Factoring Your Mortgage Payment

Most people have heard the term mortgage payment but a small percentage of people actually know what is all factored into computing a mortgage payment. Your mortgage payment usually consists of your principle, interest, property taxes and insurance. The bank you is holding you loan will set up an escrow account which is where your mortgage payment will go. The escrow account manager will disburse the funds appropriately. This save time in having to bank the bank, then pay the insurance company then set aside funds for the property taxes every month. The advantage here is that you can make just 1 payment per month that will cover all 4 components. Let’s look at each category separately.

 

Principle. The principle payment goes towards paying down the full balance of what your total loan is. The bigger this number is the better.

 

Interest. The interest part of your interest payment is where the bank makes their money. This is known as the cost of financing. The better interest rate you get the lower the interest part of your mortgage payment is.

 

Property Taxes. At the end of the year you are responsible for paying the property taxes.

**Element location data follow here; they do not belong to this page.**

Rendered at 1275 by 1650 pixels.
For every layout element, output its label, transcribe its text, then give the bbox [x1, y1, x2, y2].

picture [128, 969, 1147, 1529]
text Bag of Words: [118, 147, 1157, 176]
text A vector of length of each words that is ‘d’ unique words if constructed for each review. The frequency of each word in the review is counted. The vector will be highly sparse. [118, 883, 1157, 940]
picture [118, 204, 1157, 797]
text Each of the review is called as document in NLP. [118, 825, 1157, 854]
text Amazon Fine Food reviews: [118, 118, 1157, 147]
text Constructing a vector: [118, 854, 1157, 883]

Your lender will take your total property taxes owed for the year and divide it by 12 which is how much your monthly property taxes come out to. That way at the end of the year after making 12 payments you should have enough money in the escrow account for them to pay the property taxes for you.

 

Insurance. Every homeowner is required to carry homeowners insurance. Especially if you are getting a bank loan. This works the same as the property taxes. As part of your mortgage payment your escrow account will deduct the monthly payment of what your annual premium is and make the payment for you every month.